Die Fahrt in die Auffahrt war der Höhepunkt meiner Aufregung. Ich fing an zu zittern, fast schon zu weinen, ich hatte das Gefühl, dass sich ein Band um meine Lunge zog und ich keine Luft mehr bekam. Ich hielt es kaum aus, wollte umdrehen, wegrennen, mich an das Grab meiner Eltern setzen und mich dort nie wieder wegbewegen. Einen Halbbruder? Das war einfach unmöglich für mich, das war nicht die Welt, in der ich leben wollte, denn es war eine Welt, in der Mom Dad betrogen hatte, und das verkraftete ich nicht.
"Beccs, steigst du bitte aus?" hörte ich Onkel Steve's Stimme. Das Auto war leer, wir mussten wohl schon eine Weile stehen, ich war wohl in meiner Panik versunken gewesen. Er hockte inzwischen neben mir auf dem Rücksitz wo Onkel Buck vorher gesessen hatte, um mir Beistand zu leisten.

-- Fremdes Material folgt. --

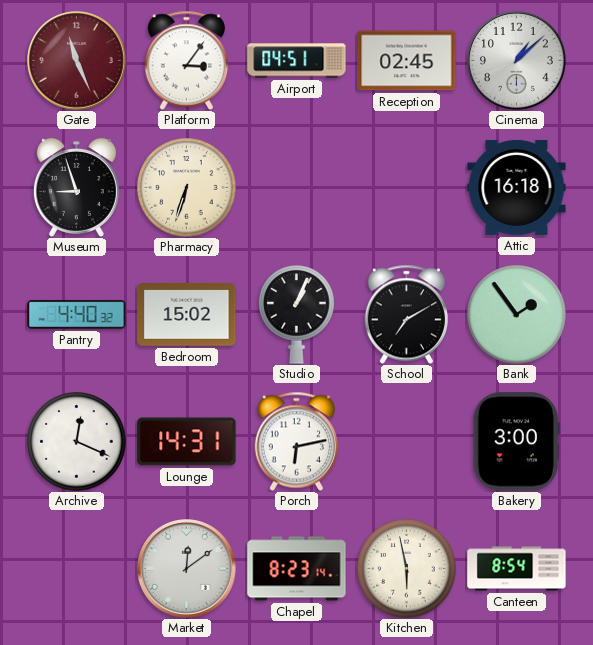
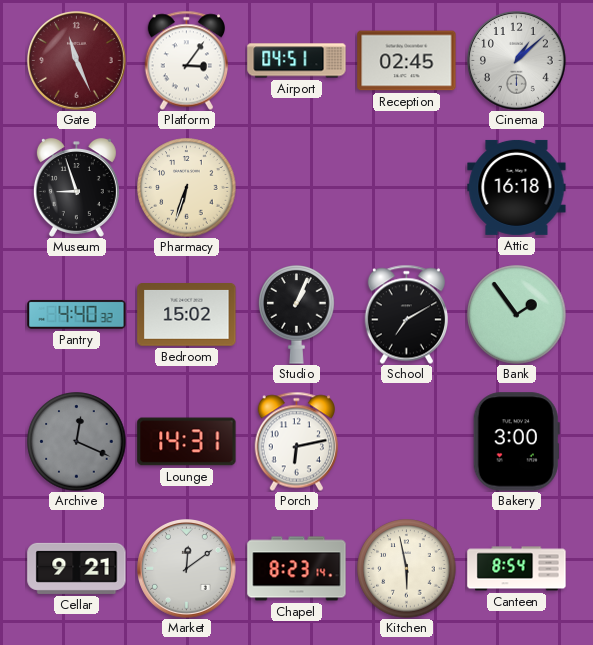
Archive dial: white -> grey
Cellar: none -> 9:21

"Musst du mich immer so stressen?" fing ich an und versuchte jede Emotion in mir zu vergraben, doch es brach über mich herein, diese Wut, die ich ihm gegenüber immer zurück hielt, weil er es eh nicht verstehen würde. "Du erlaubst mir nie irgendwas, nie darf ich machen, was mein Herz so sehr will! Dann brauchst du dich auch nicht wundern, wenn ich nicht das mache, was du von mir willst, wenn ich es tun soll!"

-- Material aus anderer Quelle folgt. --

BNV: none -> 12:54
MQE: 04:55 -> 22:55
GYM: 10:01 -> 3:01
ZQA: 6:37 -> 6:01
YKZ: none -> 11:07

Steve sah mich entsetzt an, entsetzt, dass ich so fühlte und entsetzt, dass ich es endlich einmal heraus ließ.
"Beccs, ich --"
"Ich verstehe ja, dass Mom zu dir gesagt hat, dass du auf mich aufpassen sollst. Ich weiß, dass sie für mich gestorben sind, ich weiß es, verdammt nochmal, das mache ich mir jeden Tag klar! Aber du bist nicht der einzige, der sie vermisst. Sie waren meine Eltern! Ich durfte sie nie kennenlernen und du verbietest mir jeden Kontakt mit den Orten, an denen sie agiert haben, ich darf nicht mal mehr in mein altes Zuhause! Sie sind für mich gestorben, damit ich leben kann, aber du lässt mich nicht leben, zu keinem Zeitpunkt tust du das!" Tränen stiegen in meine Augen, als ich das wunderschöne Landhaus erwähnte, in welchem ich mit ihnen gelebt hatte. Ich hatte nicht mehr viele Erinnerungen daran, doch die, die ich hatte, hielt ich heilig, denn sie waren das Einzige, was mir noch geblieben war. Überstürzt stieg ich aus dem Auto, flüchtete schon fast durch die großen Schwingtüren des Hauses, welche in die Garage führten, in denen ein eingestaubter Audi R8 in dem wohl hässlichsten Orangeton, den die Welt jemals gesehen hatte, stand, und zudem viele andere Autos, fast alle in schwarz. Ich stolperte daran vorbei zu einer Tür, die mich in einen viel zu hell beleuchteten Flur führten. Ich rannte noch einige Gänge weiter bis ich nicht mehr konnte, die Tränen mich überrannten und ich mich zuerst an die Wand lehnte und dann daran runter rutschte, meinen Kopf zwischen meinen Beinen vergrub und anfing zu weinen.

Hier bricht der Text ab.